The professor’s point applies just as well to inter-racial relations, a subject near to my heart.  In a post written in August of 2007, I said:

The price of segregation is an appalling and pervasive ignorance. We don’t think racism is a problem because, frankly, we don’t know any better. I spent most of Monday afternoon in the company of an intelligent, articulate and musically gifted young African American. He had recently graduated from Southern Methodist University, holds a degree from a prestigious university in Austria and speaks fluent German. But he understands the streets. He knows the prisons. His roots in the black community bind him to the pain of poverty. Only half my age, he knows things I cannot know as a white man. That’s how it is. So what do we do to reverse the re-segregation of America?
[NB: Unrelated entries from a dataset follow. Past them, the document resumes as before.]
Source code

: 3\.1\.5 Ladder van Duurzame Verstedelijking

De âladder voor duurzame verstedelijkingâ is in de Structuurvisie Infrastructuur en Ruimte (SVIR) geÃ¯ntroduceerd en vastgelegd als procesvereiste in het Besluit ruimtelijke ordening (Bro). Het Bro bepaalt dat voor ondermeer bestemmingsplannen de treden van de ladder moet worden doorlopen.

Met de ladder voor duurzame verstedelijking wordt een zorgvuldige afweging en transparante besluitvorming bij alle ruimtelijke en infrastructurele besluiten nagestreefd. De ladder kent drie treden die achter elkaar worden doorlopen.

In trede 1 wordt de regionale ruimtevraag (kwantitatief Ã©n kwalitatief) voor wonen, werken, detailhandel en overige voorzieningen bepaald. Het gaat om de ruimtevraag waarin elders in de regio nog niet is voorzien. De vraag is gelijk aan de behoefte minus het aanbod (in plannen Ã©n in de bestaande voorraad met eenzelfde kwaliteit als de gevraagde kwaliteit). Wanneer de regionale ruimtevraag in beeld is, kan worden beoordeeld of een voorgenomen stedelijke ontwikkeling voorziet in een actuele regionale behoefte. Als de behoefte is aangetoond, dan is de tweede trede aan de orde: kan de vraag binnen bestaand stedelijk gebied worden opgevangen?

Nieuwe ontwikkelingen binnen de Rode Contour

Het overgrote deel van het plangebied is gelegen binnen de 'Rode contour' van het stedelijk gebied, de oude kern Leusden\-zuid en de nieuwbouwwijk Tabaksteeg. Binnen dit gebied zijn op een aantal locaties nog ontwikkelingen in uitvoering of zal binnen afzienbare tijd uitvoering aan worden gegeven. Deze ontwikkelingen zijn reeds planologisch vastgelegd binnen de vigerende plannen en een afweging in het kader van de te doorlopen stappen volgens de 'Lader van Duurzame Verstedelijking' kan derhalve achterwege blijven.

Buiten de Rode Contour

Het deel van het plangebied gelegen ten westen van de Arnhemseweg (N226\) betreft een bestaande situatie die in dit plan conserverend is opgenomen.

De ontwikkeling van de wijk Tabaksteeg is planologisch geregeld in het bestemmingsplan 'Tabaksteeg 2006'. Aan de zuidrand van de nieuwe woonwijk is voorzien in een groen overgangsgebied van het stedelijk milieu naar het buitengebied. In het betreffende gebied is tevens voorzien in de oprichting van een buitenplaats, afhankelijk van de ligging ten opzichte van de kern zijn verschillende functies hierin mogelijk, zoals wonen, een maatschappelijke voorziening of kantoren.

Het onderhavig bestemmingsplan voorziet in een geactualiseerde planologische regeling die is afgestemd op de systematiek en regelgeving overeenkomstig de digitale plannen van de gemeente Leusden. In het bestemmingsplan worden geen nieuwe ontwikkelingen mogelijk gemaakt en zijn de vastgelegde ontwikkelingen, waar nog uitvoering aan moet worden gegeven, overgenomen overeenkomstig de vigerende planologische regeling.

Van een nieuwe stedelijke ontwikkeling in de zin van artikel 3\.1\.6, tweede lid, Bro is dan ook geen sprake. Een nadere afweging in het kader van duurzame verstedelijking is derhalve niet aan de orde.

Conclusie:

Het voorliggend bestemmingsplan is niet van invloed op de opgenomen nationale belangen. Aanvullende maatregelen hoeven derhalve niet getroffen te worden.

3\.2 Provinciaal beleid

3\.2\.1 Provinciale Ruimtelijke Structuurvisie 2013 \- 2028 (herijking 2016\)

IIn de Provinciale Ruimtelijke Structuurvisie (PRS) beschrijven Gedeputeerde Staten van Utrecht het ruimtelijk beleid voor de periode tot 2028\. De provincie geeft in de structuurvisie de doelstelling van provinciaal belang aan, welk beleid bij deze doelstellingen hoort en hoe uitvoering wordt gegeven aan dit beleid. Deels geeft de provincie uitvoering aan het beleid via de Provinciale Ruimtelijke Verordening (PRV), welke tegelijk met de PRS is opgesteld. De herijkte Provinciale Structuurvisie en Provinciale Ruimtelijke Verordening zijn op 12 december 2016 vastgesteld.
 As Dr. Lawrence suggests, we need to stop fighting across racial and religious lines are begin listening to one another.

 

Presidents and Preachers

Of all the problems facing Presidents of the United States, one of the most peculiar is the difficulty they have with preachers. Barack Obama’s pastor, Jeremiah Wright, was a prominent figure in the campaign because people who have little understanding of black preachers found it politically expedient to flood the internet with excerpts of some sermons. Now, Mr. Obama has invited Rick Warren to offer a prayer at the inaugural ceremonies, and that has sent people who don’t know much about evangelical Christianity into a tizzy. And his invitation that Bishop Gene Robinson pray the Lincoln Memorial brings dismay to people who don’t understand the breadth of ecumenical Christianity.

But these difficulties are only the most recent incidents in a long history of troubles that presidents have had with preachers.
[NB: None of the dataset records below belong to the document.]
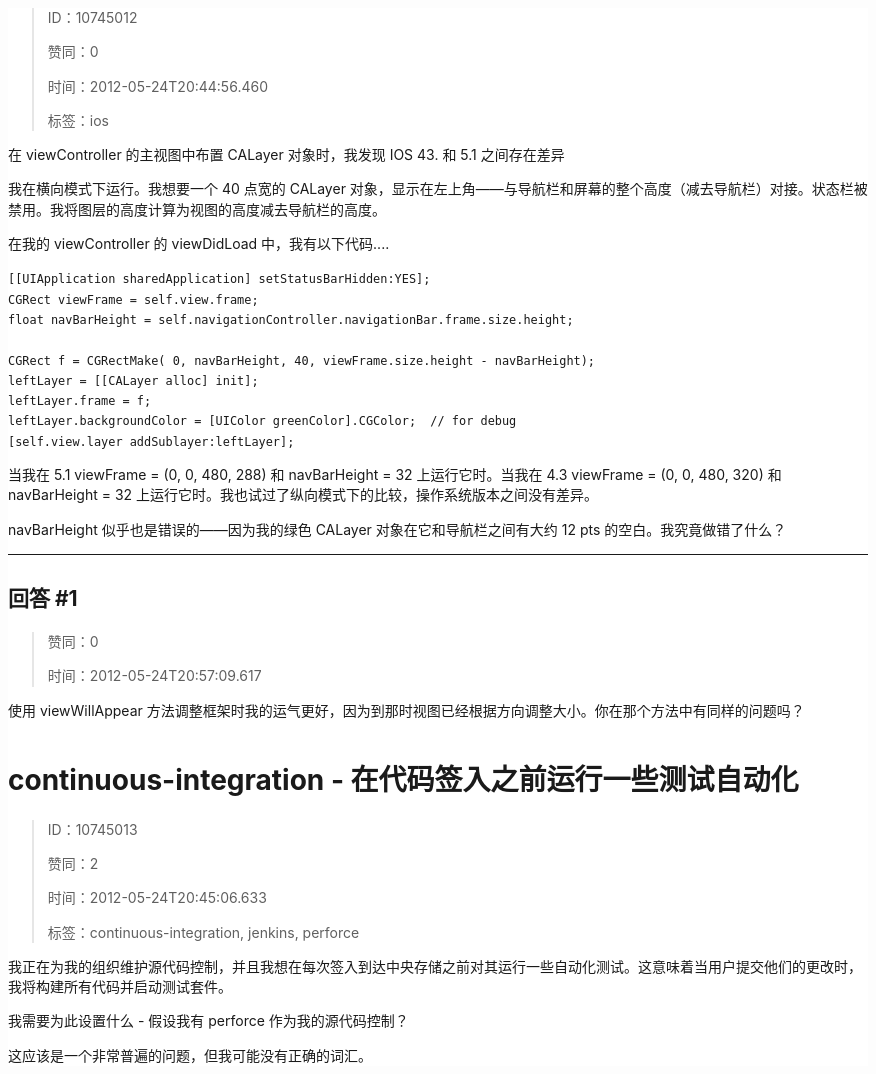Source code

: > ID：10745012
> 
> 赞同：0
> 
> 时间：2012-05-24T20:44:56.460
> 
> 标签：ios

在 viewController 的主视图中布置 CALayer 对象时，我发现 IOS 43\. 和 5.1 之间存在差异

我在横向模式下运行。我想要一个 40 点宽的 CALayer 对象，显示在左上角——与导航栏和屏幕的整个高度（减去导航栏）对接。状态栏被禁用。我将图层的高度计算为视图的高度减去导航栏的高度。

在我的 viewController 的 viewDidLoad 中，我有以下代码....

```
[[UIApplication sharedApplication] setStatusBarHidden:YES];
CGRect viewFrame = self.view.frame;
float navBarHeight = self.navigationController.navigationBar.frame.size.height;

CGRect f = CGRectMake( 0, navBarHeight, 40, viewFrame.size.height - navBarHeight);
leftLayer = [[CALayer alloc] init];
leftLayer.frame = f;
leftLayer.backgroundColor = [UIColor greenColor].CGColor;  // for debug
[self.view.layer addSublayer:leftLayer]; 
```

当我在 5.1 viewFrame = (0, 0, 480, 288) 和 navBarHeight = 32 上运行它时。当我在 4.3 viewFrame = (0, 0, 480, 320) 和 navBarHeight = 32 上运行它时。我也试过了纵向模式下的比较，操作系统版本之间没有差异。

navBarHeight 似乎也是错误的——因为我的绿色 CALayer 对象在它和导航栏之间有大约 12 pts 的空白。我究竟做错了什么？

* * *

## 回答 #1

> 赞同：0
> 
> 时间：2012-05-24T20:57:09.617

使用 viewWillAppear 方法调整框架时我的运气更好，因为到那时视图已经根据方向调整大小。你在那个方法中有同样的问题吗？

# continuous-integration - 在代码签入之前运行一些测试自动化

> ID：10745013
> 
> 赞同：2
> 
> 时间：2012-05-24T20:45:06.633
> 
> 标签：continuous-integration, jenkins, perforce

我正在为我的组织维护源代码控制，并且我想在每次签入到达中央存储之前对其运行一些自动化测试。这意味着当用户提交他们的更改时，我将构建所有代码并启动测试套件。

我需要为此设置什么 - 假设我有 perforce 作为我的源代码控制？

这应该是一个非常普遍的问题，但我可能没有正确的词汇。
Harry Truman once welcomed Billy Graham into the oval office. Afterward, when some reporters asked Mr. Graham for details of the discussion, he violated a basic principle of pastoral confidence by kneeling on the White House lawn to show how he had prayed with the President and what they had said in prayer.

John F. Kennedy had to explain the entire Roman Catholic Church to a wary America during his campaign. Then, he invited Richard Cardinal Cushing to offer the invocation at the inauguration. The Cardinal’s prayer took longer took than the poem Robert Frost had written for the day. Very likely, both God and the assembled human multitude were bored.
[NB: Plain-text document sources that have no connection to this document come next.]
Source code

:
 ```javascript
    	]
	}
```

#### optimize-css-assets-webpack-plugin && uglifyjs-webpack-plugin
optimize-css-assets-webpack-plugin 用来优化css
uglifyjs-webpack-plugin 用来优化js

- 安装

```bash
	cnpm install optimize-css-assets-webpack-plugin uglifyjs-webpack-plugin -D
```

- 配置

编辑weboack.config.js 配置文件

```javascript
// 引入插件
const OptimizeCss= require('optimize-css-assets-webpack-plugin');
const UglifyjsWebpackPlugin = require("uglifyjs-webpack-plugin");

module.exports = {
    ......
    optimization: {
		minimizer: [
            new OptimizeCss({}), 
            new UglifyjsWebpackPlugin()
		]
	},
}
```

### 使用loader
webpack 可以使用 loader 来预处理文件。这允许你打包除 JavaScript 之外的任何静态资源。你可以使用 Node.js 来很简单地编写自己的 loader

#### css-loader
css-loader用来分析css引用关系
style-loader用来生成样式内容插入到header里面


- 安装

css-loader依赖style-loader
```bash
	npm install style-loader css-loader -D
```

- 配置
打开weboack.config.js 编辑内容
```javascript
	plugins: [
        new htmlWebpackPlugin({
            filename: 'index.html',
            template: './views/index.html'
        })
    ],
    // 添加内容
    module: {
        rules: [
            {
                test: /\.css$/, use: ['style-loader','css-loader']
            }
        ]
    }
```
Jimmy Carter, who is probably the only truly evangelical Christian ever to have occupied the White House, had trouble with his congregation in Georgia over its refusal to admit African Americans to membership. He was likely the only president to be implicated in a church schism!

George H. W. Bush, on the eve of launching the attacks that became known as Desert Storm in Iraq, invited Billy Graham to pray with him. This time Mr. Graham was widely criticized for appearing to bless the President’s military action instead of offering to go to Iraq as an evangelist and deliver a spiritual message the way a reluctant prophet named Jonah once did. After all, it was to Nineveh (near the Iraqi town of Mosul) that Jonah went, and a spiritual renewal occurred.

Ronald Reagan may have handled the preacher problem better than most. He accepted the support of the religious right’s political lobby, but rarely bothered to go to church. It made things simpler to settle for the politics of religion than to mess with the spirituality of it.

Which brings me back to Mr. Obama. His church membership lapsed when he resigned from Trinity United Church of Christ in Chicago. Congregations in the nation’s capital have now made plans to recruit the first family to their pews. I hope that he and his wife choose a church for themselves and their children. I hope they have the wisdom to go to worship, go home and have lunch, discuss in the privacy of their home the content of the preacher’s sermon, and tell the news media that it’s nobody else’s business what the first family thinks of the Sunday services.

And, as for Bishop Robinson’s prayer on Sunday or Mr. Warren’s opening prayer on inauguration day, they will be talking to God not to the American people. So, to anyone who is troubled by their presence, don’t listen. Let the Lord handle it.

William Lawrence is Dean and Professor of American Church Hhistory at SMU’s Perkins School of Theology.